Here's the fruits of my labor... TADA.
More pics will indeed be posted there. I'm really digging Gallery, it does a lot of things right. I wonder if it can export to XML. I'll have to research that another day.
It's hosted at 1and1.com [more info], they have the GD graphics libraries installed and everything - it's still possible to sign up for 3 free years. 500MB. 3Gig transfer a month. Free. Shell access. I'm digging it. It's no anize but it'll do. I'll probably come begging to dfc for space on anize.org when this 1and1 deal actually requires me to pay.
update: why have unused domain names lying around, now you can go to http://lookthatshitup.com/gallery as well.
| Even though I've gotten a personal answer about what the deal with the fist-pumping kitties is, I was tickeld to find it as the last entry on this SAQ. |
I spent part of last night modifying the unix utility tree. If you're using CVS it ends up placing a 'CVS' directory in every directory that's under version control. If I run tree on the top directory my view is crowded by all the version control data. When I was working with CVS a lot I had ended up using this alias
alias treecvs 'tree | grep -v -e "-- CVS" | grep -v -e "-- Entries" | grep -v -e "-- Repository" | grep -v -e "-- Root"'
to clean things up a little. Just recently my colleague Fernando suggested I just modify tree itself to filter directories. Hooray for open source.
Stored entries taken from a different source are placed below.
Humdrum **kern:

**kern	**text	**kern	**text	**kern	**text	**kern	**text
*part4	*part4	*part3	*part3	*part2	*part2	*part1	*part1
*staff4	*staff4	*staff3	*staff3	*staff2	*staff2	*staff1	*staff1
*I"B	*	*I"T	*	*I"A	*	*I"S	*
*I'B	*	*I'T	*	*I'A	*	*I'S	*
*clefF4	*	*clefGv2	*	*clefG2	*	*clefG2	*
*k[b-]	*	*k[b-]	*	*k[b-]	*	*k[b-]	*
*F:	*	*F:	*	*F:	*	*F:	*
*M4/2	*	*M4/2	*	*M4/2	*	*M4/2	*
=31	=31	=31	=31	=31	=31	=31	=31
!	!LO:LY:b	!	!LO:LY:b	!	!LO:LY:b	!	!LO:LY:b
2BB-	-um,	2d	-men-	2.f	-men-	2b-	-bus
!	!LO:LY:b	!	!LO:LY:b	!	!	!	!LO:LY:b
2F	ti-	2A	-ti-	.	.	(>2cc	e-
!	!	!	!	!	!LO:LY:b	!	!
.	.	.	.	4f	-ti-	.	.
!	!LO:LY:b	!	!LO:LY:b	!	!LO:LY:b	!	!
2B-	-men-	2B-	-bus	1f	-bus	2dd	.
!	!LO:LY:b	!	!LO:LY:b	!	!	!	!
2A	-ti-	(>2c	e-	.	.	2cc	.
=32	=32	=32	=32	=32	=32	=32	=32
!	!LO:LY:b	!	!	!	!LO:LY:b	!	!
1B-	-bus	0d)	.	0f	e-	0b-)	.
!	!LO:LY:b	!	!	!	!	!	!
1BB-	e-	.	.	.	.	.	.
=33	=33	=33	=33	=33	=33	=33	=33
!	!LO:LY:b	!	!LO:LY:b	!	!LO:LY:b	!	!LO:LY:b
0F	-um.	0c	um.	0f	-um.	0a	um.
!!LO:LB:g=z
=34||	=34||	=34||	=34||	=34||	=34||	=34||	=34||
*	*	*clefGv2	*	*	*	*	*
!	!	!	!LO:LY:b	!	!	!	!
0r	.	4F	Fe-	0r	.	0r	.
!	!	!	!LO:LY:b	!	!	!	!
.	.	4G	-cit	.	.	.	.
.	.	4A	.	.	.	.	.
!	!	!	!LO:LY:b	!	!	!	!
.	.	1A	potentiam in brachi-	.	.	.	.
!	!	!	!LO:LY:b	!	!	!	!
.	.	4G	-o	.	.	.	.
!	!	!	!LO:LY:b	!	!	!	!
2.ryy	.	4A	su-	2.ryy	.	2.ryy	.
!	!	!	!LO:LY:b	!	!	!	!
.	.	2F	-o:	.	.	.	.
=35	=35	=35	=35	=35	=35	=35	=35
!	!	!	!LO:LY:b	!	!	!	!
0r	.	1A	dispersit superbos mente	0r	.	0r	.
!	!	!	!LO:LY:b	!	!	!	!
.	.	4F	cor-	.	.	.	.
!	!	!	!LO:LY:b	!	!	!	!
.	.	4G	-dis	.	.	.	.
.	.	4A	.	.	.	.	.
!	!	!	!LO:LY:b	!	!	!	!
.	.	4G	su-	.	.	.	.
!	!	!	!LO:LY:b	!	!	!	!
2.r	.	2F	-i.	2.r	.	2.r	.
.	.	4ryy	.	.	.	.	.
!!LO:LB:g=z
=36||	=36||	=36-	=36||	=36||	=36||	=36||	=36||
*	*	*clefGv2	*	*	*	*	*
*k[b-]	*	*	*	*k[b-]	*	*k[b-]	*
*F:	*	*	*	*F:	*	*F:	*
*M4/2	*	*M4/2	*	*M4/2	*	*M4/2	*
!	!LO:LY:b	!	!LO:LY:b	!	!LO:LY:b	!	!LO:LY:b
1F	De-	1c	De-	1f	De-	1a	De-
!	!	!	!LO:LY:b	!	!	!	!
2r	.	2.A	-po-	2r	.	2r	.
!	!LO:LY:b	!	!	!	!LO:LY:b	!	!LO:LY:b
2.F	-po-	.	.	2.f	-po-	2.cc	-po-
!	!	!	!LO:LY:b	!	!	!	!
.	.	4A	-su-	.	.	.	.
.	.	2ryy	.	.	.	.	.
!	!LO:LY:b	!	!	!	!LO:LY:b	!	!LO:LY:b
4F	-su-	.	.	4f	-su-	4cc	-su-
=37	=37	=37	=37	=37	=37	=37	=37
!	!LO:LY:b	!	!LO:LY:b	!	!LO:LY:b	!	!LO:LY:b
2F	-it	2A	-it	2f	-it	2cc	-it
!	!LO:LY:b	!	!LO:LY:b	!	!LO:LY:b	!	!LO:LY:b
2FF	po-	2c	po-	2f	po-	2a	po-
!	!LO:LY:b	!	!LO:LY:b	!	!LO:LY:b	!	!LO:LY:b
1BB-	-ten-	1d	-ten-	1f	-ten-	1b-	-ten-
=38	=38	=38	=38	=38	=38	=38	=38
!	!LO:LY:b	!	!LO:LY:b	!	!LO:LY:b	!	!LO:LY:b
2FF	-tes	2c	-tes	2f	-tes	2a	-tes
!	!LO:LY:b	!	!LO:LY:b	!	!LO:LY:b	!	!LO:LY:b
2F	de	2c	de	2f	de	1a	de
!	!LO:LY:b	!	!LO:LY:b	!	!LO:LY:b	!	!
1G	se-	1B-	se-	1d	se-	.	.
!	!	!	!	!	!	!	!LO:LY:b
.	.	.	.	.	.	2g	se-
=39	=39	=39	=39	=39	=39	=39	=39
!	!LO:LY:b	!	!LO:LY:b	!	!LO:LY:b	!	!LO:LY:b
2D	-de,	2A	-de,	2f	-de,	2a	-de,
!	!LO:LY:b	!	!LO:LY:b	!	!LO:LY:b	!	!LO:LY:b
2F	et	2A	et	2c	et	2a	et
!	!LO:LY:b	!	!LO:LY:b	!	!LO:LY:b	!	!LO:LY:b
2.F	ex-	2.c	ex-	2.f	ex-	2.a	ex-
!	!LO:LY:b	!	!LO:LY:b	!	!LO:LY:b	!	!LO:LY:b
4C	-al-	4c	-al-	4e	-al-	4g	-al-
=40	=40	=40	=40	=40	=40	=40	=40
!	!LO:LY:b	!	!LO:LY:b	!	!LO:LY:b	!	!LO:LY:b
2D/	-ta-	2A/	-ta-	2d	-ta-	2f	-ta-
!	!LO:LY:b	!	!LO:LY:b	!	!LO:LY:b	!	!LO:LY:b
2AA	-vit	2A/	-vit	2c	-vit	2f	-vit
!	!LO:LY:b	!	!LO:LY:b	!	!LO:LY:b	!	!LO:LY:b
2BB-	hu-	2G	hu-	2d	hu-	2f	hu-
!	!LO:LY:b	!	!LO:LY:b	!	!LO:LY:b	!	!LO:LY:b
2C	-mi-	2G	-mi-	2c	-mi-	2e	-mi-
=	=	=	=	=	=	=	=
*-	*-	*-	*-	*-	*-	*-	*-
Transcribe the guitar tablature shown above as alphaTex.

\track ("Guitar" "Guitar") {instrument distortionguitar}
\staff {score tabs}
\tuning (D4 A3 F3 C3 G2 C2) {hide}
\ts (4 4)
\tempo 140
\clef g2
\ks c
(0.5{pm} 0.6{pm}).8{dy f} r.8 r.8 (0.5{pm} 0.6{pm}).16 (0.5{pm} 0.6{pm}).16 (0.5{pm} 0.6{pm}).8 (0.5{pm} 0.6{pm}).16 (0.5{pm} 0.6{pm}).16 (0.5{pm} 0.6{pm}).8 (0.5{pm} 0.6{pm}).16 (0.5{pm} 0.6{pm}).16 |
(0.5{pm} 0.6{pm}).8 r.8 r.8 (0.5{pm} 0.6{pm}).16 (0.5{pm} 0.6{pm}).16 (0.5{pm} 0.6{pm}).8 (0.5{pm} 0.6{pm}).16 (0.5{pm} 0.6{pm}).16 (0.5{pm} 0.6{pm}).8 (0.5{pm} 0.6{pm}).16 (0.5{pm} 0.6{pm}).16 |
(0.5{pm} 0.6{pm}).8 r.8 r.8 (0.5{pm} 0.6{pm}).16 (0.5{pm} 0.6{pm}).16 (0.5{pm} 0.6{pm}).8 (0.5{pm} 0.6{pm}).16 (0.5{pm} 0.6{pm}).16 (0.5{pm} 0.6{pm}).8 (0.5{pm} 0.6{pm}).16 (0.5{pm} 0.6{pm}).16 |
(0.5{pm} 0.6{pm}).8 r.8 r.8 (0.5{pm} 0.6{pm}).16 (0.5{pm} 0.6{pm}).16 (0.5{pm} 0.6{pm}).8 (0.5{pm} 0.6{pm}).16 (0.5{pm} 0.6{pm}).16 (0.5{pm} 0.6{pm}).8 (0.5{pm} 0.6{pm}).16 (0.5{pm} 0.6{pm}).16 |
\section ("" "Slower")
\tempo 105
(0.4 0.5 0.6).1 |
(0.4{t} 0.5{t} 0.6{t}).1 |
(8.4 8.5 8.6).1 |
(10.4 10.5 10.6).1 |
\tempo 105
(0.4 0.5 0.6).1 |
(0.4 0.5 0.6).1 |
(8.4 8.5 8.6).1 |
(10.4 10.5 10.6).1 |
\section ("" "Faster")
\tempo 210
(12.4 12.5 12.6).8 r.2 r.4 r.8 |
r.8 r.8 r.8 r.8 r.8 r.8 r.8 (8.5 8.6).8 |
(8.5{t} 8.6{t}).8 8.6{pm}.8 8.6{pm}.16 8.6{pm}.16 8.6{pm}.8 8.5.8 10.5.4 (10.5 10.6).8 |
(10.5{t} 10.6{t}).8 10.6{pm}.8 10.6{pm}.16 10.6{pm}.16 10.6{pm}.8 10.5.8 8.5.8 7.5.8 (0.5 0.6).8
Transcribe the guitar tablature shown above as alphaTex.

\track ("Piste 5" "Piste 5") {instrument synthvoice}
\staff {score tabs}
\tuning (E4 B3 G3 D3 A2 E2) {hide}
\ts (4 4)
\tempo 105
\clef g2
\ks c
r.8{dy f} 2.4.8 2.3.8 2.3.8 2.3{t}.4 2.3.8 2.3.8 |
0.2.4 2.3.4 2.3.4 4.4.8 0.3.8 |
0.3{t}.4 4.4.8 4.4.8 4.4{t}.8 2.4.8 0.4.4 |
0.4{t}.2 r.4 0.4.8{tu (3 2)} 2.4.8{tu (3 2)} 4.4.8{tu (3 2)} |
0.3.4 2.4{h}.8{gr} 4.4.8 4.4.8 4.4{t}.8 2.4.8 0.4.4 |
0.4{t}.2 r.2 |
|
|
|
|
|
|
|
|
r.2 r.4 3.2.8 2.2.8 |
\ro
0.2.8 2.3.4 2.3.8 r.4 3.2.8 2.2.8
Here's you have it, my own personal tree. (tree-1.4b3.tgz) I added the -Q and the -X option. -Q does a regex include of directories. -X does a regex exclude of directories. All the regex code was already there for including/excluding files so this was a pretty simple hack.
I'll kick it around testing for a bit longer and then probably suggest the modification to the maintainer of the project.
Hey Hey Hey, I found myself . Pretty wild stuff, I’d never really researched my own genealogy all that far but this is definitely quite interesting. It’s exactly like friendster except different.
We went to Virginia Beach for Thanksgiving. Sailing. Eating. Movies. On the way back there was a planned stop at a Monolithic Dome . The one we stopped to see was quite suburban-generic inside with linoleum floors and such. My mom wants to build a house to get out of the trailer complex that’s been home for some 15 years now. It’s just not manageable to do all the upkeep as these things fall apart. Her dome would be funky inside. Wood floors, neat shapes and colors. Funky. She’s been interested in alternative building techinques for some time. Cob , Earthship , Cordwood , and on and on. The monolithic domes are pretty neat. They’re an expansion on Buckminster Fuller’s Geodesic Domes . A dome maximizes the interior volume you get per wall/roof area. It’s also incredibly strong. The Monloithic Domes are built out of concrete so they will last for a long time and they’re super energy efficient. They say it costs about as much to build as a conventional house. Maybe I’ll be involved in the building of one of these things next summer. I’ll just have toride it out and see if it really gets built. I’d like to see it happen.